In 2009, with funds from the United States’ National Science Foundation, an international team of seismologists, geologists, geophysicists and other experts and students formed a project called Plutons to study Uturuncu and Lazufre, a volcano on the border of Chile and Argentina. (The project’s name is an acronym for the volcanoes and the researchers’ institutions.)
Uturuncu was already considered potentially active. Eighteen thousand feet up its slopes (it peaks at 19,711 feet above sea level), small holes in the ground called fumaroles leak scorching sulfur gases. These may date 10,000 years and are evidence of a heat source close to the surface.
Also telling is the white soil near the summit (from a distance it looks deceptively like snow) that results from thermal changes below.
Martyn Unsworth, a geophysicist at the University of Alberta in Canada and a member of the Plutons team, studied data from 20 days of fieldwork in November using magnetotellurics, a remote radio-wave-sensing method similar to CT scanning in the human body. The findings suggested a zone of low electrical resistance far below the surface “that is likely a magma chamber,” he said.
University of Alaska geophysicists note a region where sound waves travel more slowly than normal, a characteristic of partly molten rock. And Noah J. Finnegan, a geomorphologist at the University of California, Santa Cruz, has concluded that the magma chamber is growing by one cubic meter (35 cubic feet) per second, though its total volume is not known.

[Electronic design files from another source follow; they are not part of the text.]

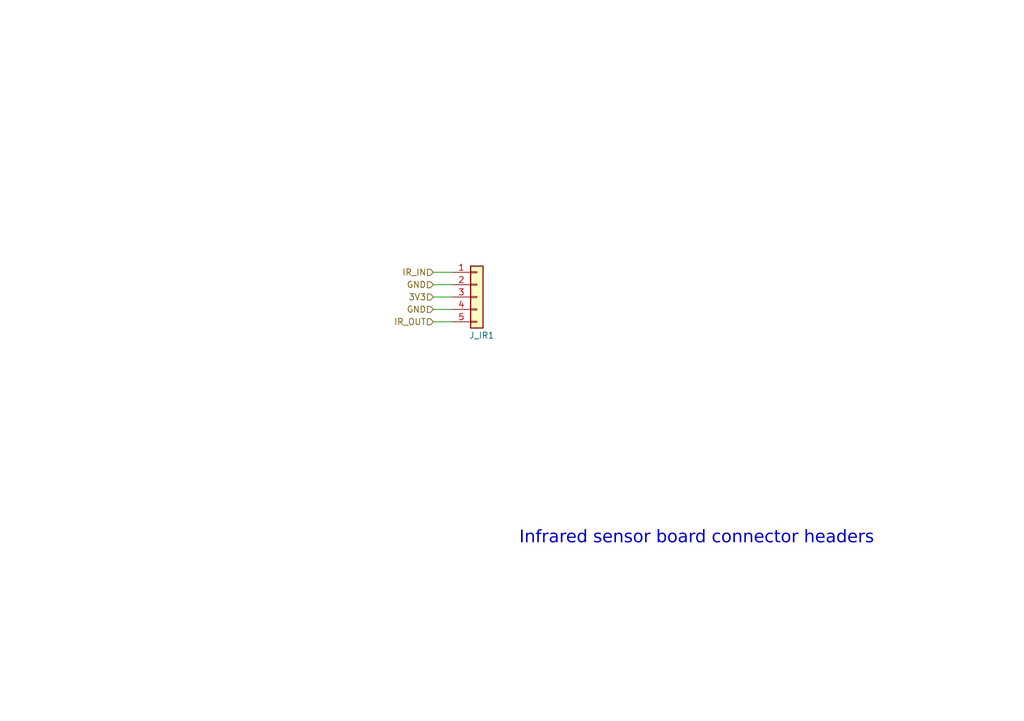
<source format=kicad_sch>
(kicad_sch
	(version 20231120)
	(generator "eeschema")
	(generator_version "8.0")
	(uuid "4516491c-a682-4319-a3ec-40799d6eb34b")
	(paper "A5")
	
	(wire
		(pts
			(xy 88.9 60.96) (xy 92.71 60.96)
		)
		(stroke
			(width 0)
			(type default)
		)
		(uuid "07041d2e-cae7-4a8f-a551-fcc384dc3261")
	)
	(wire
		(pts
			(xy 88.9 63.5) (xy 92.71 63.5)
		)
		(stroke
			(width 0)
			(type default)
		)
		(uuid "1b71b2c4-09d1-483a-abad-2883d59e8081")
	)
	(wire
		(pts
			(xy 88.9 58.42) (xy 92.71 58.42)
		)
		(stroke
			(width 0)
			(type default)
		)
		(uuid "21e466bd-12e7-4626-959e-8a589093fecd")
	)
	(wire
		(pts
			(xy 88.9 66.04) (xy 92.71 66.04)
		)
		(stroke
			(width 0)
			(type default)
		)
		(uuid "a5bc3325-1ebb-4c89-aa40-2345a288cf06")
	)
	(wire
		(pts
			(xy 88.9 55.88) (xy 92.71 55.88)
		)
		(stroke
			(width 0)
			(type default)
		)
		(uuid "dd2b9fed-d0f9-4bee-8aa3-43f17a0bfb44")
	)
	(text "Infrared sensor board connector headers"
		(exclude_from_sim no)
		(at 142.875 111.125 0)
		(effects
			(font
				(face "Gidole")
				(size 2.54 2.54)
			)
		)
		(uuid "c6118b2b-fb15-4487-b3ab-fdd6499431e2")
	)
	(hierarchical_label "GND"
		(shape input)
		(at 88.9 63.5 180)
		(fields_autoplaced yes)
		(effects
			(font
				(size 1.27 1.27)
			)
			(justify right)
		)
		(uuid "2e0d3fc8-6b37-495f-a866-f3368b2e44f7")
	)
	(hierarchical_label "IR_IN"
		(shape input)
		(at 88.9 55.88 180)
		(fields_autoplaced yes)
		(effects
			(font
				(size 1.27 1.27)
			)
			(justify right)
		)
		(uuid "54839179-9709-411e-b8eb-4e9c6c55fc18")
	)
	(hierarchical_label "IR_OUT"
		(shape input)
		(at 88.9 66.04 180)
		(fields_autoplaced yes)
		(effects
			(font
				(size 1.27 1.27)
			)
			(justify right)
		)
		(uuid "7107b64f-965b-4359-a0a1-0c6925ac706b")
	)
	(hierarchical_label "GND"
		(shape input)
		(at 88.9 58.42 180)
		(fields_autoplaced yes)
		(effects
			(font
				(size 1.27 1.27)
			)
			(justify right)
		)
		(uuid "95efdada-9e6d-48b5-9227-ee8f1a4a290a")
	)
	(hierarchical_label "3V3"
		(shape input)
		(at 88.9 60.96 180)
		(fields_autoplaced yes)
		(effects
			(font
				(size 1.27 1.27)
			)
			(justify right)
		)
		(uuid "d7b30167-7a41-4ee7-aeb9-5ae7b5d582d4")
	)
	(symbol
		(lib_id "Connector_Generic:Conn_01x05")
		(at 97.79 60.96 0)
		(unit 1)
		(exclude_from_sim no)
		(in_bom no)
		(on_board yes)
		(dnp no)
		(uuid "ec103db2-9974-4bab-a268-52093a710525")
		(property "Reference" "J_IR1"
			(at 98.806 68.834 0)
			(effects
				(font
					(size 1.27 1.27)
				)
			)
		)
		(property "Value" "Connector_Generic:Conn_01x05"
			(at 99.06 54.61 0)
			(effects
				(font
					(size 1.27 1.27)
				)
				(hide yes)
			)
		)
		(property "Footprint" "Connector_PinHeader_2.54mm:PinHeader_1x05_P2.54mm_Vertical_SMD_Pin1Left"
			(at 97.79 60.96 0)
			(effects
				(font
					(size 1.27 1.27)
				)
				(hide yes)
			)
		)
		(property "Datasheet" "~"
			(at 97.79 60.96 0)
			(effects
				(font
					(size 1.27 1.27)
				)
				(hide yes)
			)
		)
		(property "Description" ""
			(at 97.79 60.96 0)
			(effects
				(font
					(size 1.27 1.27)
				)
				(hide yes)
			)
		)
		(pin "2"
			(uuid "665aef12-8352-481f-9719-b48facc59276")
		)
		(pin "3"
			(uuid "9f1413c7-bd78-488f-a940-dc5d3ec780f3")
		)
		(pin "4"
			(uuid "1559b9c4-d77d-48e5-b999-b7ca0e28344d")
		)
		(pin "5"
			(uuid "4d8cefb3-07f2-45c6-a674-4237d71dfe90")
		)
		(pin "1"
			(uuid "ad60efb5-1a22-4252-b0b9-1dd4d84648bd")
		)
		(instances
			(project "pwr_v1"
				(path "/42eee4f9-ea65-4e89-8296-df9554a24009/760bb1fb-d1c3-4f9b-b5d8-78bda19a4c92"
					(reference "J_IR1")
					(unit 1)
				)
			)
		)
	)
)

</source>
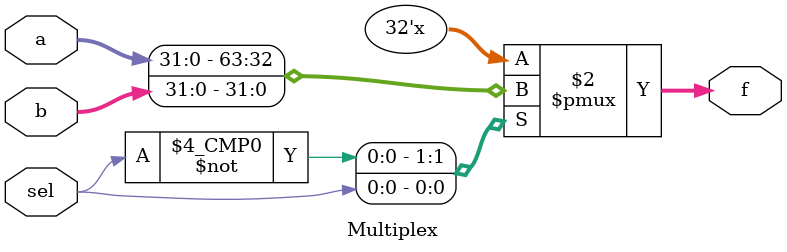
<source format=sv>
module Multiplex (output logic [31:0] f,
			input logic [31:0] a,b,
			input logic sel);
			
			always @ (sel)
			begin
				case(sel)
				1'b0:begin
				f = a;
				end
				1'b1:begin
				f = b;
				end
				endcase
			end
endmodule:Multiplex
</source>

Uturuncu is nestled in one of the planet’s largest supervolcanic regions, which has six supervolcanoes across Bolivia, Chile and Argentina. Though it was long thought to be separate from those supervolcanoes, new Plutons findings reveal that magma from Uturuncu’s last eruption is more similar to the supervolcanoes’ than to that of the region’s more common volcanoes.
For Mayel Sunagua, a Bolivian government geologist and member of the Plutons team, this is an exciting time — “the first broad international effort dedicated to investigating our volcanoes.” Bolivia has 198 recognized volcanoes; 18 are considered potentially active. The country’s last volcanic eruption was 10,000 years ago.
The flurry of activity here does lead some to wonder: Why focus on a potential hazard perhaps tens of thousands of years away, when other volcanic dangers are much more imminent?
“I ask myself that same question,” Dr. Unsworth acknowledged. But he added that the research would broaden scientists’ knowledge about volcanoes in general.